> [STATED EXERCISE]:
Place each of the following lines into a JSON list of strings, one string per line, and omit any blank lines.

[Items listed in a dataset]
● ● ● ●
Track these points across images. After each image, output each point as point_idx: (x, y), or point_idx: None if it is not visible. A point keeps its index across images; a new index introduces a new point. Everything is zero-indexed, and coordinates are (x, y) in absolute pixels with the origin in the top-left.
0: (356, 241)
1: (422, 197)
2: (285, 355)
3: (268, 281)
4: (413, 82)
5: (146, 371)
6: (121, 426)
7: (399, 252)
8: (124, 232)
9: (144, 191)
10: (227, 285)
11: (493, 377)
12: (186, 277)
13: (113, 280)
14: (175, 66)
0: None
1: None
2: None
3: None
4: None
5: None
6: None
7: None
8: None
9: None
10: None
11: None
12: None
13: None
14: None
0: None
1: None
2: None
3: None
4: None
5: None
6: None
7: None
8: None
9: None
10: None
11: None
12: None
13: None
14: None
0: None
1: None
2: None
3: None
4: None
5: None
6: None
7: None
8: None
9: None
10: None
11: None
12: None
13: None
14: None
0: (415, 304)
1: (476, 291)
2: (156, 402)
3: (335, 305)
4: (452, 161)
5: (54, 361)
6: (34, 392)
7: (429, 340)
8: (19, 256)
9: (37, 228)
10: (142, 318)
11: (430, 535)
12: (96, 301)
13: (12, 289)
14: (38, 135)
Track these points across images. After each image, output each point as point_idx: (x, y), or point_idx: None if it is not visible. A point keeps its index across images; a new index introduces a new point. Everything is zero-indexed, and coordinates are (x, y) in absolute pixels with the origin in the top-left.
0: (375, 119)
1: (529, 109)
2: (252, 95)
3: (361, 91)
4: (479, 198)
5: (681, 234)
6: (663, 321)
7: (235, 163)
● ● ● ●
> [RESPONSE TO THE EXERCISE]:
[
  "Track these points across images. After each image, output each point as point_idx: (x, y), or point_idx: None if it is not visible. A point keeps its index across images; a new index introduces a new point. Everything is zero-indexed, and coordinates are (x, y) in absolute pixels with the origin in the top-left.",
  "0: (356, 241)",
  "1: (422, 197)",
  "2: (285, 355)",
  "3: (268, 281)",
  "4: (413, 82)",
  "5: (146, 371)",
  "6: (121, 426)",
  "7: (399, 252)",
  "8: (124, 232)",
  "9: (144, 191)",
  "10: (227, 285)",
  "11: (493, 377)",
  "12: (186, 277)",
  "13: (113, 280)",
  "14: (175, 66)",
  "0: None",
  "1: None",
  "2: None",
  "3: None",
  "4: None",
  "5: None",
  "6: None",
  "7: None",
  "8: None",
  "9: None",
  "10: None",
  "11: None",
  "12: None",
  "13: None",
  "14: None",
  "0: None",
  "1: None",
  "2: None",
  "3: None",
  "4: None",
  "5: None",
  "6: None",
  "7: None",
  "8: None",
  "9: None",
  "10: None",
  "11: None",
  "12: None",
  "13: None",
  "14: None",
  "0: None",
  "1: None",
  "2: None",
  "3: None",
  "4: None",
  "5: None",
  "6: None",
  "7: None",
  "8: None",
  "9: None",
  "10: None",
  "11: None",
  "12: None",
  "13: None",
  "14: None",
  "0: (415, 304)",
  "1: (476, 291)",
  "2: (156, 402)",
  "3: (335, 305)",
  "4: (452, 161)",
  "5: (54, 361)",
  "6: (34, 392)",
  "7: (429, 340)",
  "8: (19, 256)",
  "9: (37, 228)",
  "10: (142, 318)",
  "11: (430, 535)",
  "12: (96, 301)",
  "13: (12, 289)",
  "14: (38, 135)",
  "Track these points across images. After each image, output each point as point_idx: (x, y), or point_idx: None if it is not visible. A point keeps its index across images; a new index introduces a new point. Everything is zero-indexed, and coordinates are (x, y) in absolute pixels with the origin in the top-left.",
  "0: (375, 119)",
  "1: (529, 109)",
  "2: (252, 95)",
  "3: (361, 91)",
  "4: (479, 198)",
  "5: (681, 234)",
  "6: (663, 321)",
  "7: (235, 163)"
]